The Final Levels of the Underlyings will be based on the arithmetic average of the Official Closing Levels of the Underlyings on each of the Ending Averaging Dates, subject to postponement for non-trading days and certain market disruption events. Even if the level of the Least Performing Underlying appreciates during the term of the notes other than on the Ending Averaging Dates but then decreases on one or more of the Ending Averaging Dates, the Payment at Maturity may be less, and may be significantly less, than it would have been had the Payment at Maturity been linked to the level of the Least Performing Underlying prior to such decrease. Although the actual levels of the Underlyings on the Maturity Date or at other times during the term of the notes may be higher than their respective Final Levels, the Payment at Maturity will be based solely on the arithmetic average of the Official Closing Levels of the Underlyings on the Ending Averaging Dates.

 

Credit risk of HSBC USA Inc.

 

The notes are senior unsecured debt obligations of the Issuer, HSBC, and are not, either directly or indirectly, an obligation of any third party. As further described in the accompanying prospectus supplement and prospectus, the notes will rank on par with all of the other unsecured and unsubordinated debt obligations of HSBC, except such obligations as may be preferred by operation of law. Any payment to be made on the notes, including any return of principal at maturity, depends on the ability of HSBC to satisfy its obligations as they come due. As a result, the actual and perceived creditworthiness of HSBC may affect the market value of the notes and, in the event HSBC were to default on its obligations, you may not receive the amounts owed to you under the terms of the notes.

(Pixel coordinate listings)
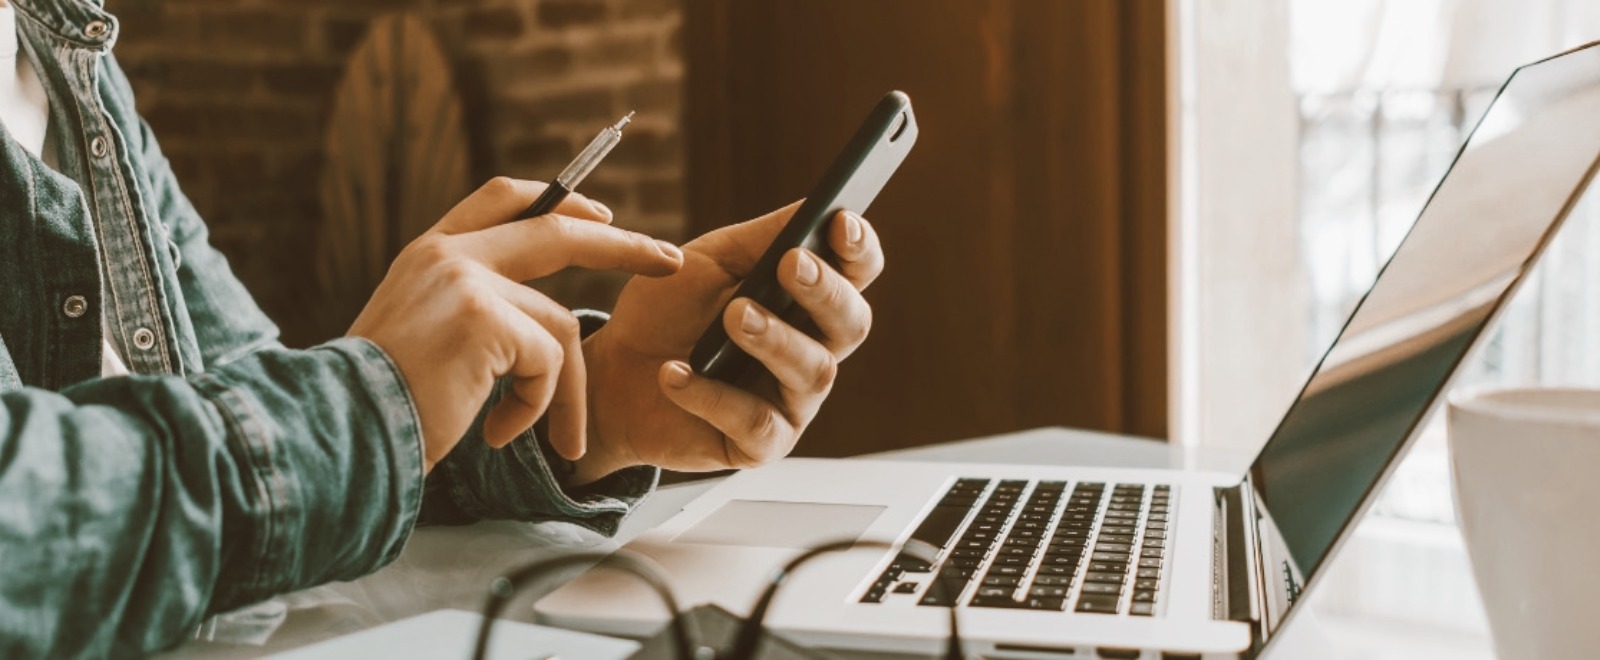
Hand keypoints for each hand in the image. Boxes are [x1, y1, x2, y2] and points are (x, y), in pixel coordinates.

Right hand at [348, 178, 682, 472]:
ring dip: (564, 391)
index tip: (602, 214)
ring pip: (560, 326)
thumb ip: (468, 309)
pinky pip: (548, 364)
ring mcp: (467, 281)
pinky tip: (498, 433)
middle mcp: (448, 254)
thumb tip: (532, 321)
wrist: (340, 432)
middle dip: (624, 245)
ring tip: (551, 437)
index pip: (503, 197)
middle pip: (557, 230)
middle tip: (670, 262)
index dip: (558, 202)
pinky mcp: (485, 319)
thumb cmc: (380, 404)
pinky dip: (537, 408)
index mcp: (430, 252)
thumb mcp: (419, 336)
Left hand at [575, 204, 884, 482]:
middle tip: (789, 265)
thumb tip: (818, 207)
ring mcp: (791, 400)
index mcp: (808, 300)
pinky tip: (677, 373)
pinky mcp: (760, 444)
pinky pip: (756, 423)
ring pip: (811, 372)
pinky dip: (712, 396)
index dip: (859, 249)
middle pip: (852, 323)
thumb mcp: (710, 262)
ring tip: (733, 317)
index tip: (841, 222)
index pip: (856, 273)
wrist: (612, 375)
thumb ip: (762, 238)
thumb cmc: (668, 313)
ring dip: (774, 339)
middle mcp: (812, 349)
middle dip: (826, 291)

**WORK TASK**:
Pick up the risk disclosure for the HSBC notes after its last sentence and keep writing it.

**EXPECTED ANSWER**:
 

The notes will not bear interest.

 

As a holder of the notes, you will not receive interest payments.

 

FWP-8

 

 

Changes that affect an Underlying may affect the market value of the notes and the amount you will receive at maturity.

 

The policies of a reference sponsor concerning additions, deletions and substitutions of the constituents included in the relevant Underlying and the manner in which the reference sponsor takes account of certain changes affecting those constituents may affect the level of that Underlying. The policies of a reference sponsor with respect to the calculation of the relevant Underlying could also affect the level of that Underlying. A reference sponsor may discontinue or suspend calculation or dissemination of the relevant Underlying. Any such actions could affect the value of the notes and their return.

 

The notes are not insured or guaranteed by any governmental agency of the United States or any other jurisdiction.

 

The notes are not deposit liabilities or other obligations of a bank and are not insured or guaranteed by the Federal Deposit Insurance Corporation or any other governmental agency or program of the United States or any other jurisdiction. An investment in the notes is subject to the credit risk of HSBC, and in the event that HSBC is unable to pay its obligations as they become due, you may not receive the full Payment at Maturity of the notes.

 

The Estimated Initial Value of the notes, which will be determined by us on the Pricing Date, will be less than the price to public and may differ from the market value of the notes in the secondary market, if any.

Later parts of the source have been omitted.